你我她,主與次,真正意義上的自我存在與消失,明洛俱已分不清了。憑藉全部力量仍舊落得慘敗收場,這讓她的內裡徹底崩塌,她無法接受失敗,於是寧願外求,寧願成為容納他人靈魂的器皿,成為一具擁抱權勢與勝利的軀殼。

此時此刻,她僅剩下一個混亂的念頭:“……我要去見她!我要見李尚!我要問她為什麼不選我……究竟為什麼!”

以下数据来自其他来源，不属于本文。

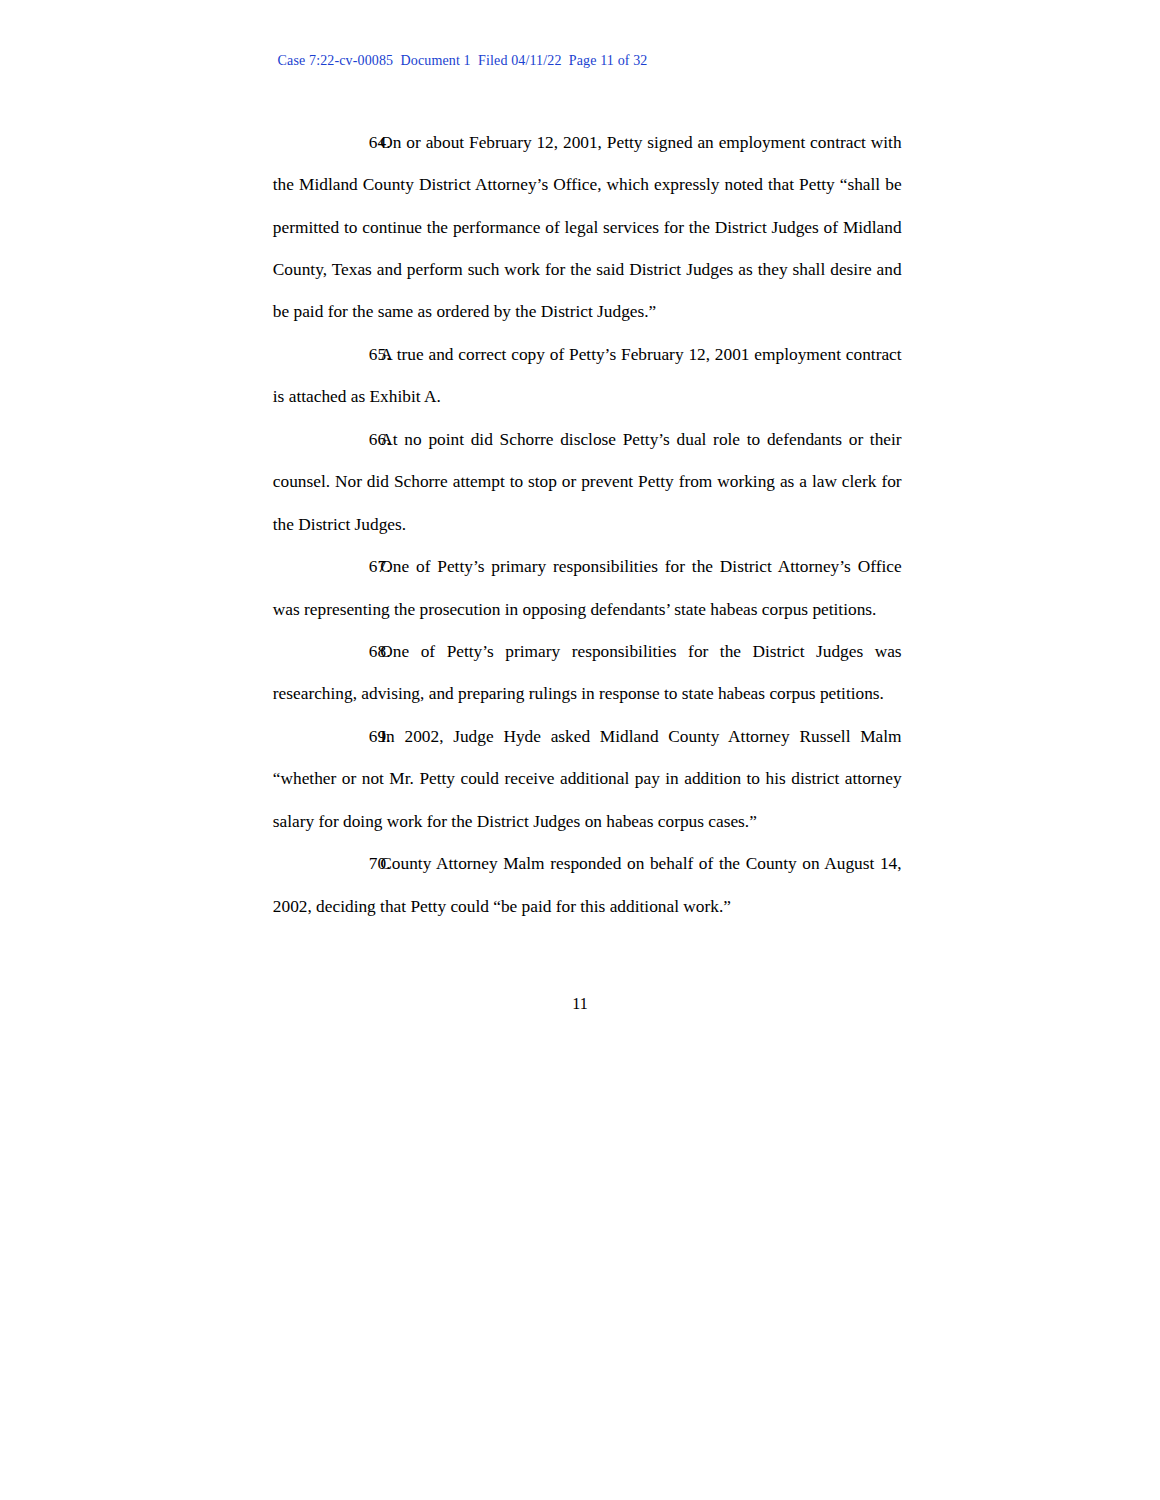Case 7:22-cv-00085 Document 1 Filed 04/11/22 Page 11 of 32
64. On or about February 12, 2001, Petty signed an employment contract with the Midland County District Attorney’s Office, which expressly noted that Petty “shall be permitted to continue the performance of legal services for the District Judges of Midland County, Texas and perform such work for the said District Judges as they shall desire and be paid for the same as ordered by the District Judges.”
65. A true and correct copy of Petty’s February 12, 2001 employment contract is attached as Exhibit A.
66. At no point did Schorre disclose Petty’s dual role to defendants or their counsel. Nor did Schorre attempt to stop or prevent Petty from working as a law clerk for the District Judges.
67. One of Petty’s primary responsibilities for the District Attorney’s Office was representing the prosecution in opposing defendants’ state habeas corpus petitions.
68. One of Petty’s primary responsibilities for the District Judges was researching, advising, and preparing rulings in response to state habeas corpus petitions.
69. In 2002, Judge Hyde asked Midland County Attorney Russell Malm “whether or not Mr. Petty could receive additional pay in addition to his district attorney salary for doing work for the District Judges on habeas corpus cases.”
70. County Attorney Malm responded on behalf of the County on August 14, 2002, deciding that Petty could “be paid for this additional work.”
11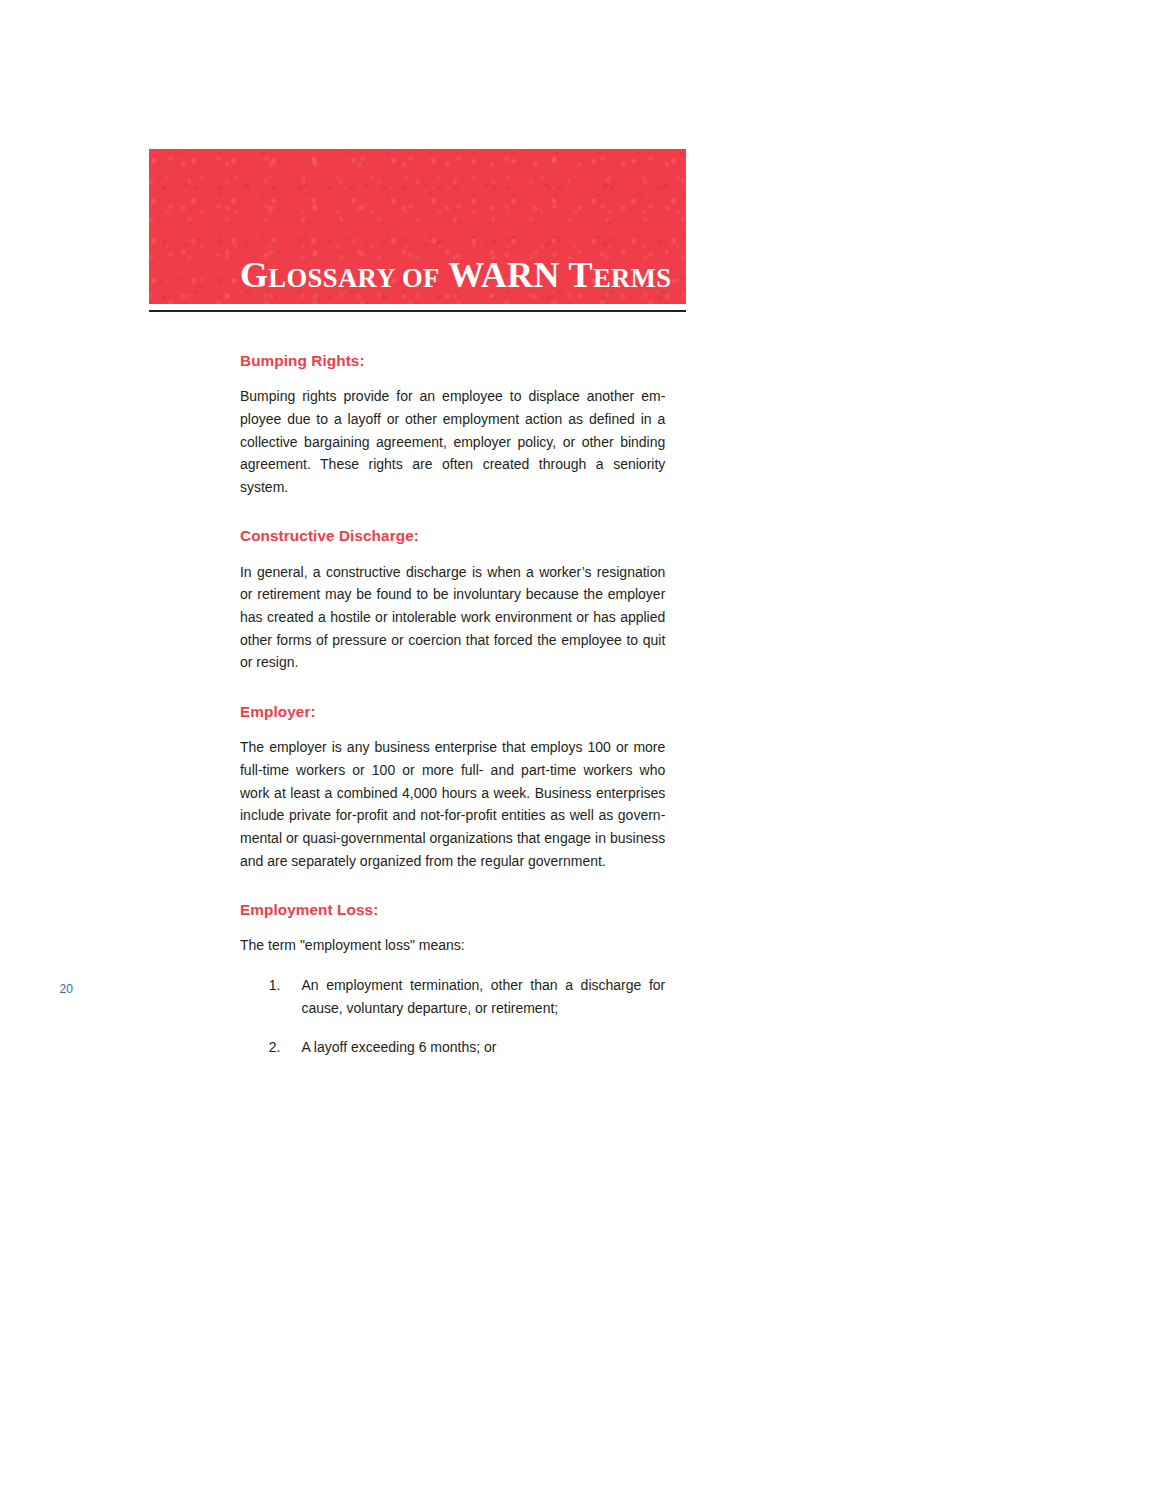GLOSSARY OF WARN TERMS
Bumping Rights:
Bumping rights provide for an employee to displace another employee due to a layoff or other employment action as defined in a collective bargaining agreement, employer policy, or other binding agreement. These rights are often created through a seniority system.
Constructive Discharge:
In general, a constructive discharge is when a worker’s resignation or retirement may be found to be involuntary because the employer has created a hostile or intolerable work environment or has applied other forms of pressure or coercion that forced the employee to quit or resign.
Employer:
The employer is any business enterprise that employs 100 or more full-time workers or 100 or more full- and part-time workers who work at least a combined 4,000 hours a week. Business enterprises include private for-profit and not-for-profit entities as well as governmental or quasi-governmental organizations that engage in business and are separately organized from the regular government.
Employment Loss:
The term "employment loss" means:
An employment termination, other than a discharge for cause, voluntary departure, or retirement;
A layoff exceeding 6 months; or
A reduction in hours of work of individual employees of more than 50% during each month of any 6-month period.
20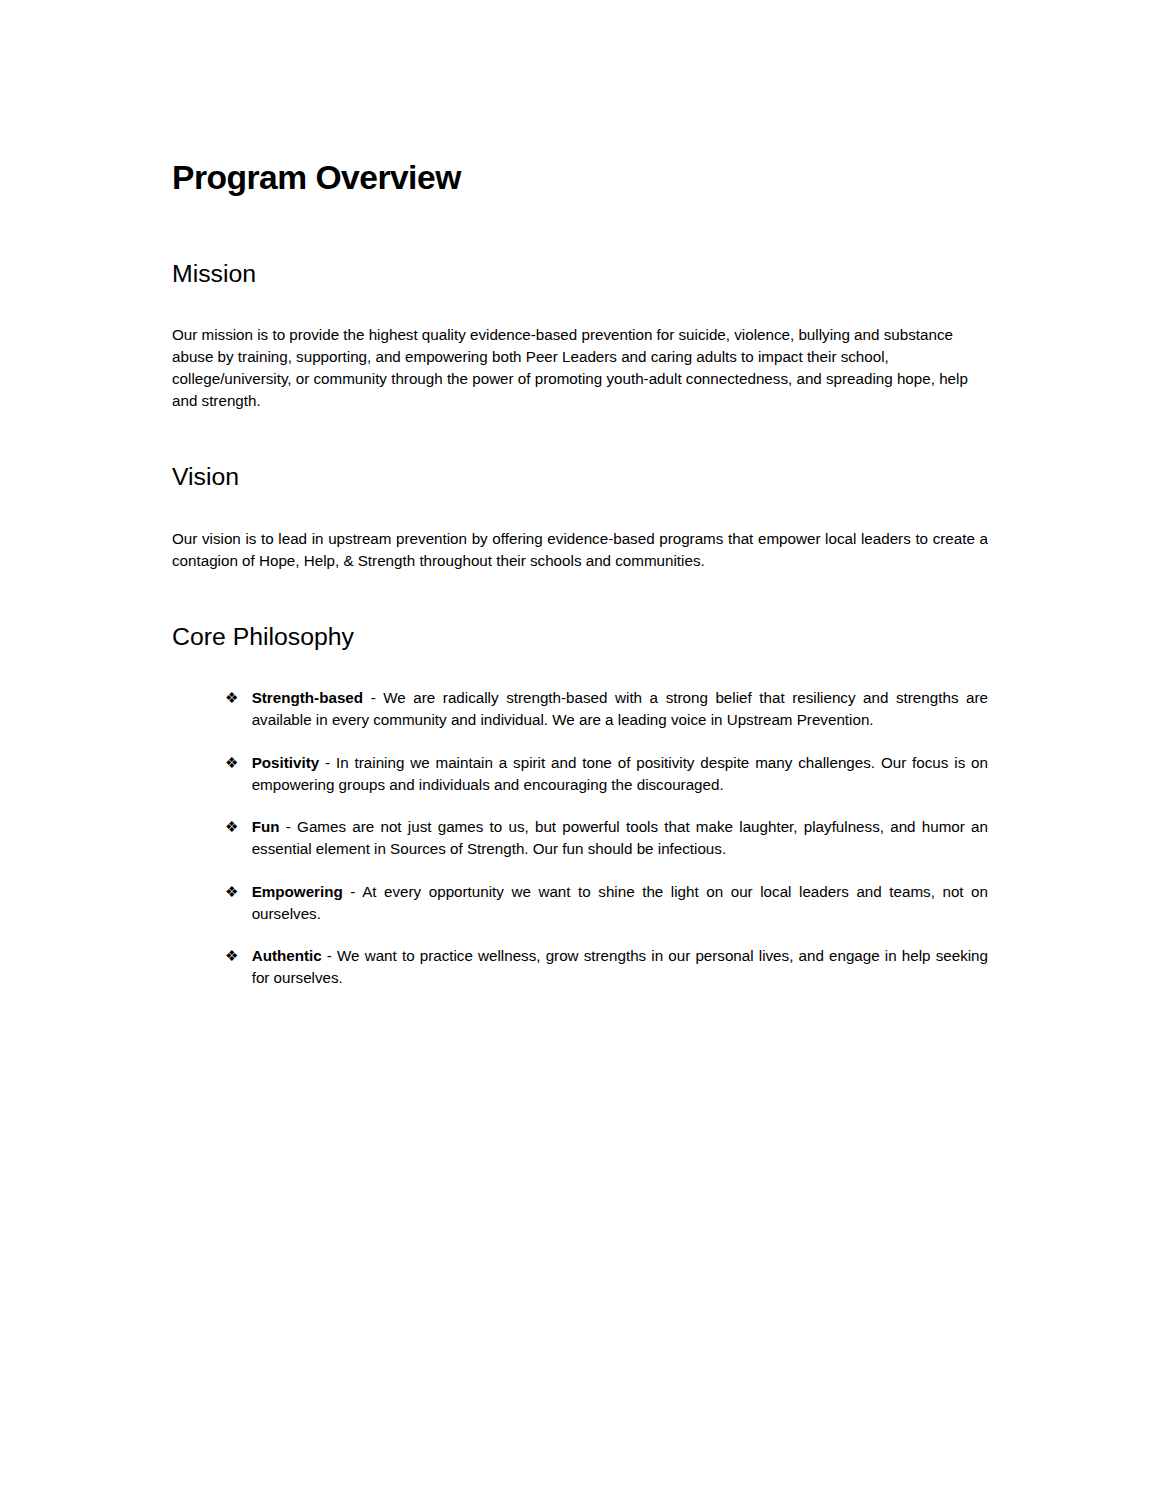Program Overview
Mission
Our mission is to provide the highest quality evidence-based prevention for suicide, violence, bullying and substance abuse by training, supporting, and empowering both Peer Leaders and caring adults to impact their school, college/university, or community through the power of promoting youth-adult connectedness, and spreading hope, help and strength.
Vision
Our vision is to lead in upstream prevention by offering evidence-based programs that empower local leaders to create a contagion of Hope, Help, & Strength throughout their schools and communities.
Core Philosophy
Strength-based - We are radically strength-based with a strong belief that resiliency and strengths are available in every community and individual. We are a leading voice in Upstream Prevention.
Positivity - In training we maintain a spirit and tone of positivity despite many challenges. Our focus is on empowering groups and individuals and encouraging the discouraged.
Fun - Games are not just games to us, but powerful tools that make laughter, playfulness, and humor an essential element in Sources of Strength. Our fun should be infectious.
Empowering - At every opportunity we want to shine the light on our local leaders and teams, not on ourselves.
Authentic - We want to practice wellness, grow strengths in our personal lives, and engage in help seeking for ourselves.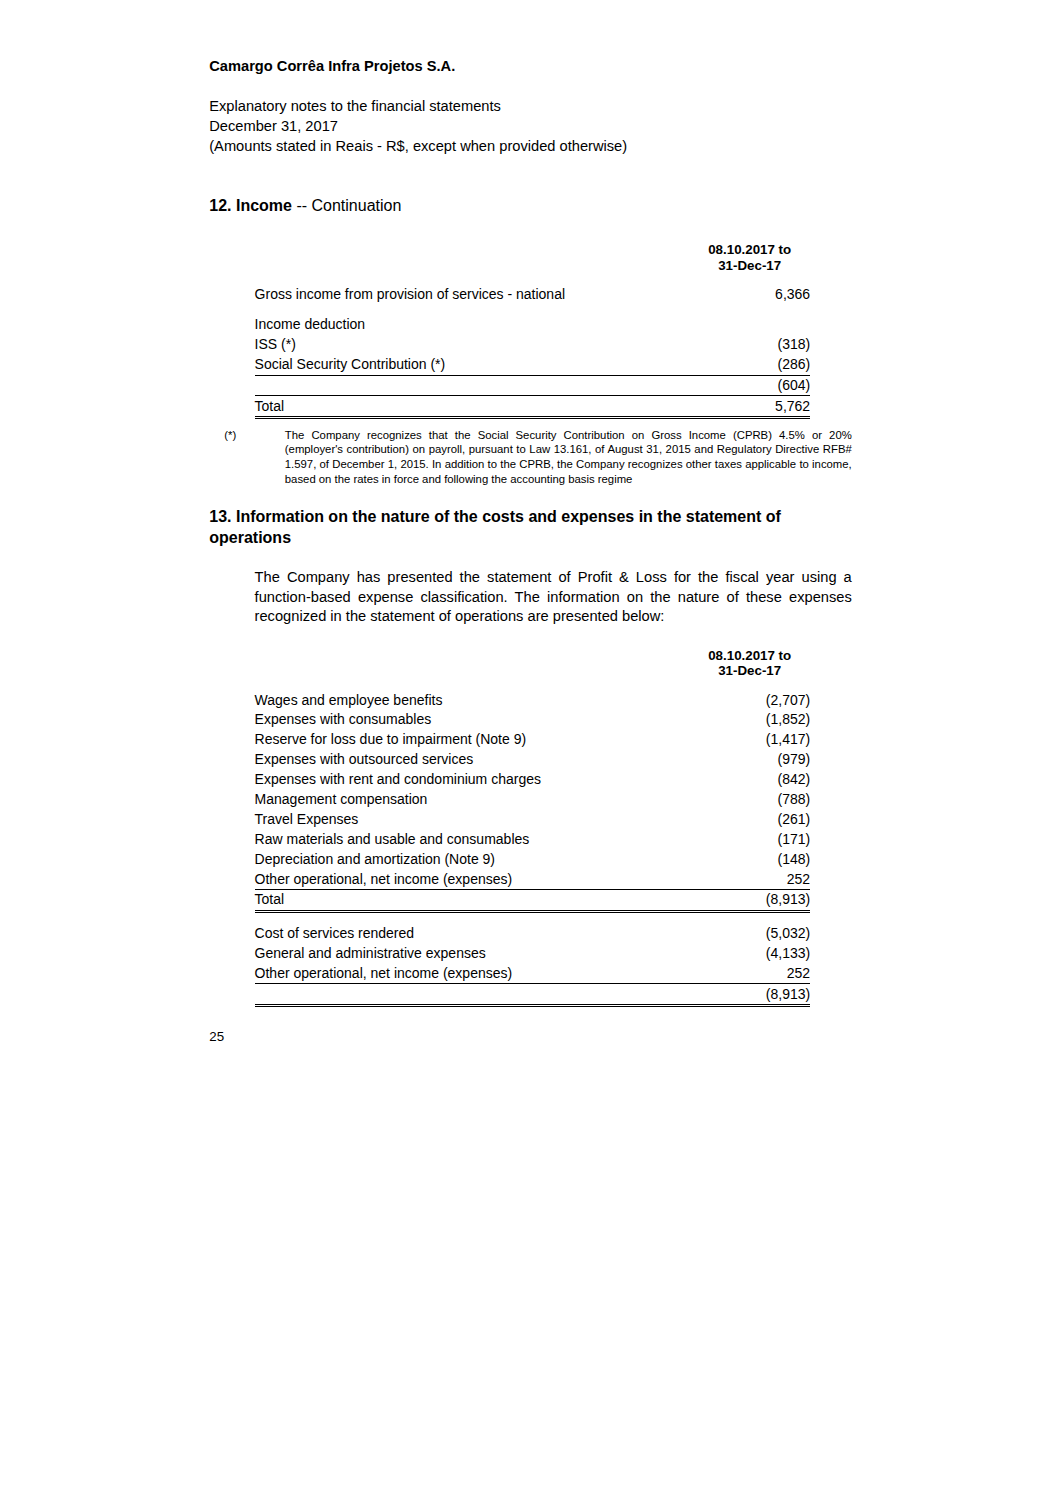Camargo Corrêa Infra Projetos S.A.
Explanatory notes to the financial statements
December 31, 2017
(Amounts stated in Reais - R$, except when provided otherwise)
12. Income -- Continuation
| | 08.10.2017 to 31-Dec-17 |
| Gross income from provision of services - national | 6,366 |
| Income deduction | |
| ISS (*) | (318) |
| Social Security Contribution (*) | (286) |
| | (604) |
| Total | 5,762 |
(*) The Company recognizes that the Social Security Contribution on Gross Income (CPRB) 4.5% or 20% (employer's contribution) on payroll, pursuant to Law 13.161, of August 31, 2015 and Regulatory Directive RFB# 1.597, of December 1, 2015. In addition to the CPRB, the Company recognizes other taxes applicable to income, based on the rates in force and following the accounting basis regime
13. Information on the nature of the costs and expenses in the statement of operations
The Company has presented the statement of Profit & Loss for the fiscal year using a function-based expense classification. The information on the nature of these expenses recognized in the statement of operations are presented below:
| | 08.10.2017 to 31-Dec-17 |
| Wages and employee benefits | (2,707) |
| Expenses with consumables | (1,852) |
| Reserve for loss due to impairment (Note 9) | (1,417) |
| Expenses with outsourced services | (979) |
| Expenses with rent and condominium charges | (842) |
| Management compensation | (788) |
| Travel Expenses | (261) |
| Raw materials and usable and consumables | (171) |
| Depreciation and amortization (Note 9) | (148) |
| Other operational, net income (expenses) | 252 |
| Total | (8,913) |
| Cost of services rendered | (5,032) |
| General and administrative expenses | (4,133) |
| Other operational, net income (expenses) | 252 |
| | (8,913) |
25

她用力拍打牢門,鎖鏈摩擦發出聒噪聲響,聲音尖利顫抖:“我要見李尚,讓她來見我!她為什麼不來見我,為什麼不來審我!”

“還有姑母,我要見姑母!我要她回答我,為什麼要把我從那裡帶出來,卻又將我當作棄子!”

“她們憑什麼這樣待我!”

“回答我!”

聽她滿口都是先太子李尚,幾名獄卒交換罷眼神,都覺得這個女人大概是瘋了。

很快,那些瘋言便被一團臟布堵住,幽暗的牢房中隻剩下了含糊不清的嗚嗚悶音,猶在不甘地迴響著。

不同於牢房中的潮濕陰暗,外麵正值晚霞漫天。

一年四季,數夏日的晚霞最為張揚熾麗,整座皇城都被染成了耀眼的金色。

皇城西麵的一座宮殿內,有打掃過的痕跡,卻靜謐到彷彿無人居住。

直到一名內侍從外麵回來,行走間打破了這份寂靜。

內侍來到內殿中,向那道臨窗而坐的身影行禮。

那道身影的主人,緩聲問內侍:“如何,太女她可曾應允了?”

“回……”內侍話到嘴邊,不知該如何稱呼這位已經退位的帝王才合適,隻能垂首道:“太女殿下應允了。”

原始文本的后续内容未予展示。